La crudele persecuzione di Diocleziano vietava ai cristiani non solo di predicare pubblicamente e di professare apertamente la propria fede, ma anche di riunirsi per celebrare la Messa. Ma per un cristiano è impossibile vivere senza perché non si tratta di un semplice rito religioso, ma in esso si compie il miracolo della reale presenza di Gesù nel rinnovo incruento del suo sacrificio.

Il Signore si fa presente in Corpo, Sangue, anima e divinità in quel mistero che si definisce transustanziazione e che tanti miracoli eucaristici attestano come dono di Dio alla nostra fede. I Santi Martiri di Abitene, in tutto 49 persone, di cui 19 donne, furono portati a Cartagine e interrogati dal proconsole Anulino.

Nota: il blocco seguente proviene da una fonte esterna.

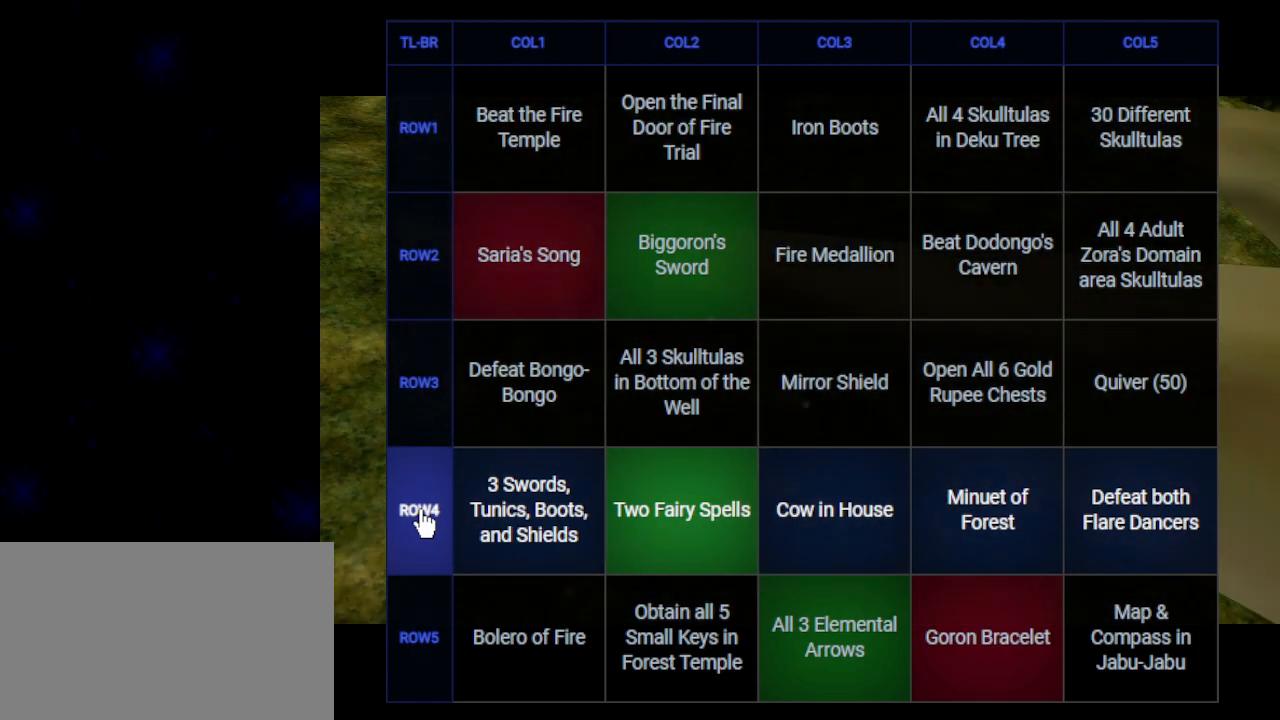
{"buttons": ["B"], "left_stick": "center", "right_stick": "center", "events": []}
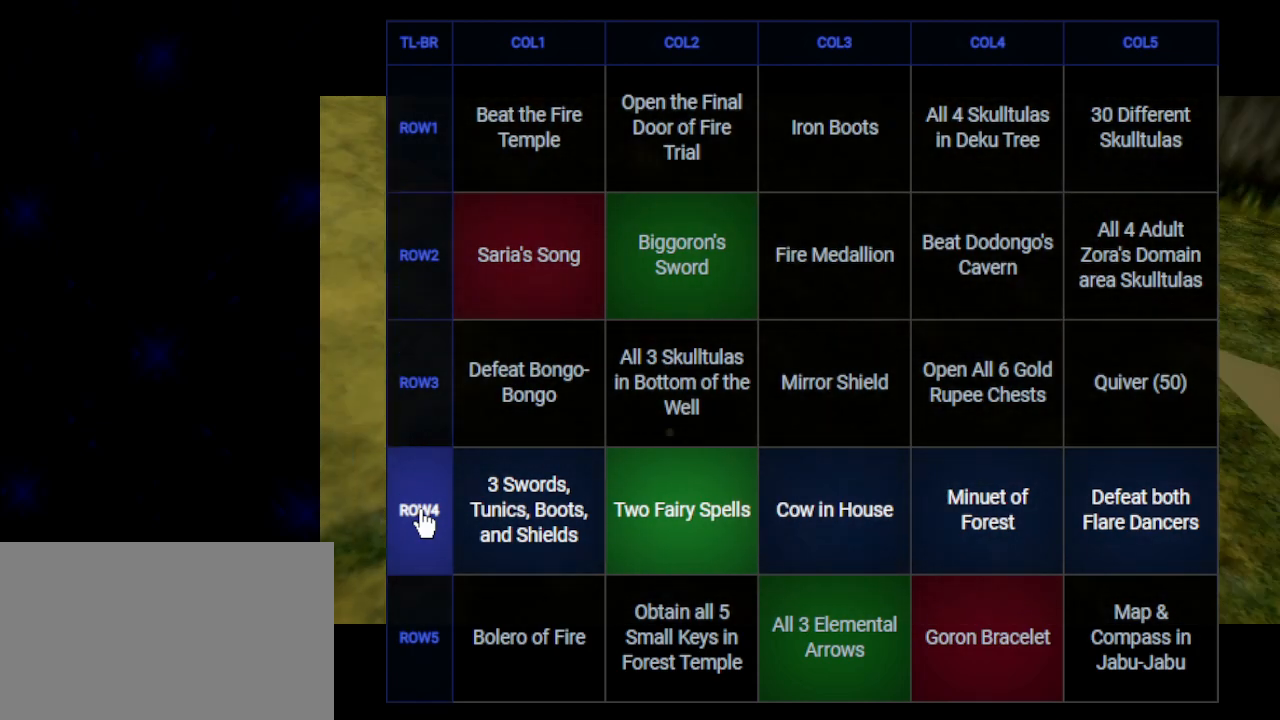
{"buttons": ["B"], "left_stick": "center", "right_stick": "center", "events": []}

“Sine dominico non possumus”: l’importanza della celebrazione eucaristica

Guidati dal sacerdote Saturnino, questi martiri subirono le torture e tutti si professarono cristiani e non cedettero in alcun modo. Non rinnegarono la loro fede in Cristo, rimasero saldi anche nella sofferenza, e anzi, affermarono con fermezza quanto fosse importante, essenziale, la celebrazione dell’Eucarestia.

Dissero la celebre frase in latino: “Sine dominico non possumus” che sta a significare che senza la celebrazione della Messa domenicale è impossibile la vita cristiana. La frase è attribuita al lettore Emerito, uno dei 49 martiri. La Messa è il culmine e il fondamento della vita di ogni cristiano, proprio perché Gesù si va realmente presente e assumendo l’Eucarestia avviene una comunione intima e profonda con Lui che è vitale.

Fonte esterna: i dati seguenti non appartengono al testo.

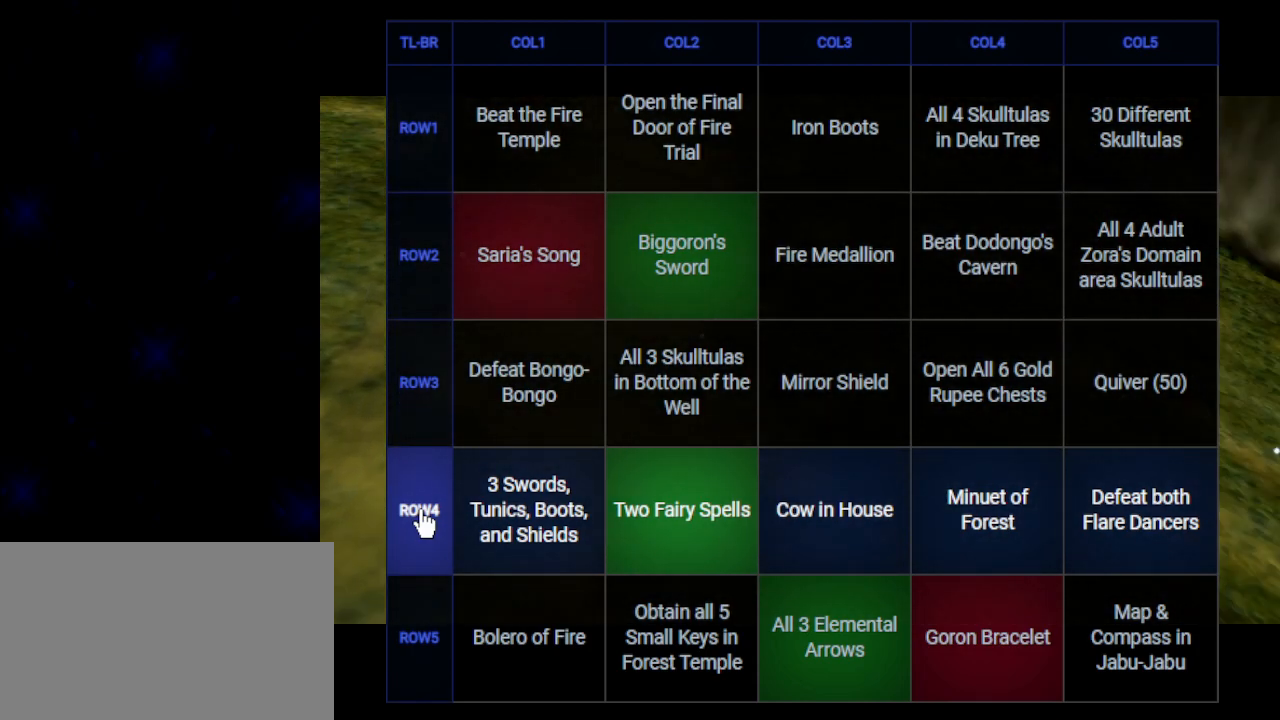
{"buttons": ["B"], "left_stick": "center", "right_stick": "center", "events": []}
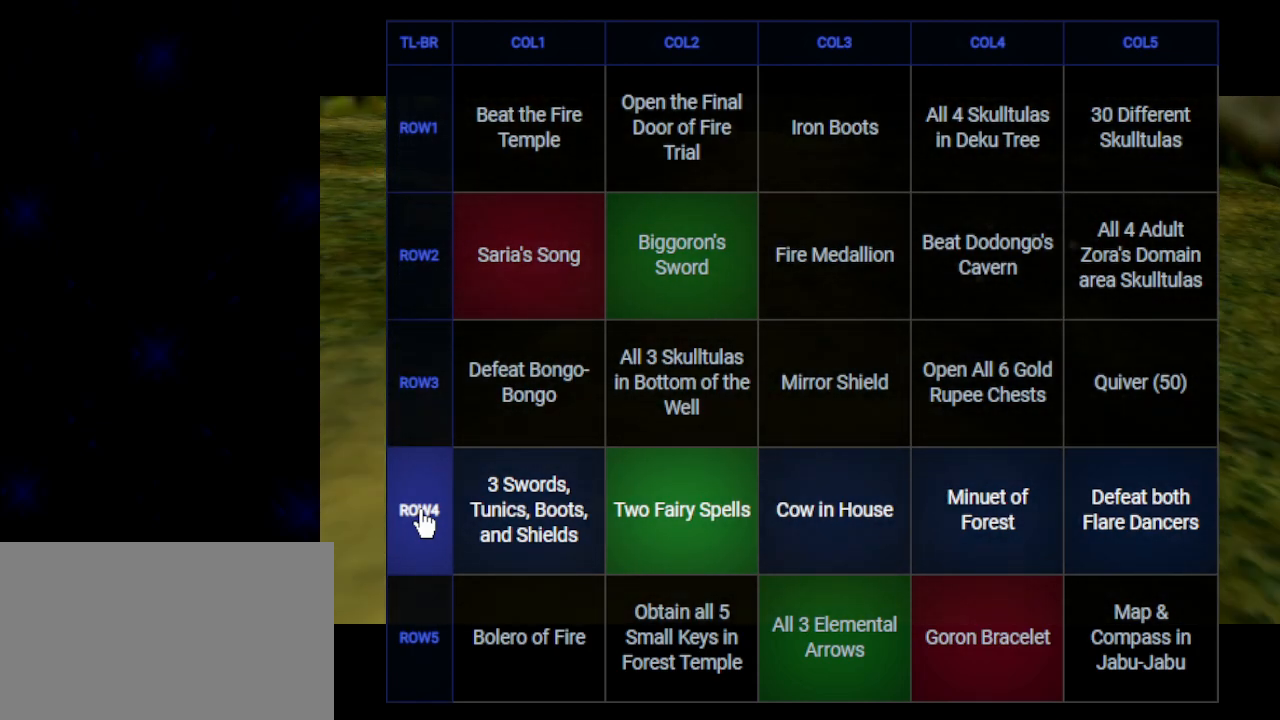
{"buttons": ["B"], "left_stick": "center", "right_stick": "center", "events": []}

Anulino al termine della giornata in cui ebbero luogo gli interrogatori, dopo aver constatato la loro professione di fede cristiana, li fece rinchiudere in carcere e li condannò a morte. Tutti dimostrarono coraggio e testimoniarono la fede in modo eroico senza tentennamenti.

Secondo sant’ Agostino, gli interrogatori davanti al console Anulino si svolsero il 12 febbraio 304 proprio per questo è stata scelta questa data come memoria liturgica, anche se poi i martiri furono uccisi in diversi luoghi e in tempi differenti. 

Nei documenti da cui ci giungoino notizie relative a questi martiri non è riportata in modo esatto al modalità delle uccisioni, ma  sembra che alcuni siano stati giustiziati, altri siano stati lasciati morire di fame e e altri ancora per le torture patite nel carcere.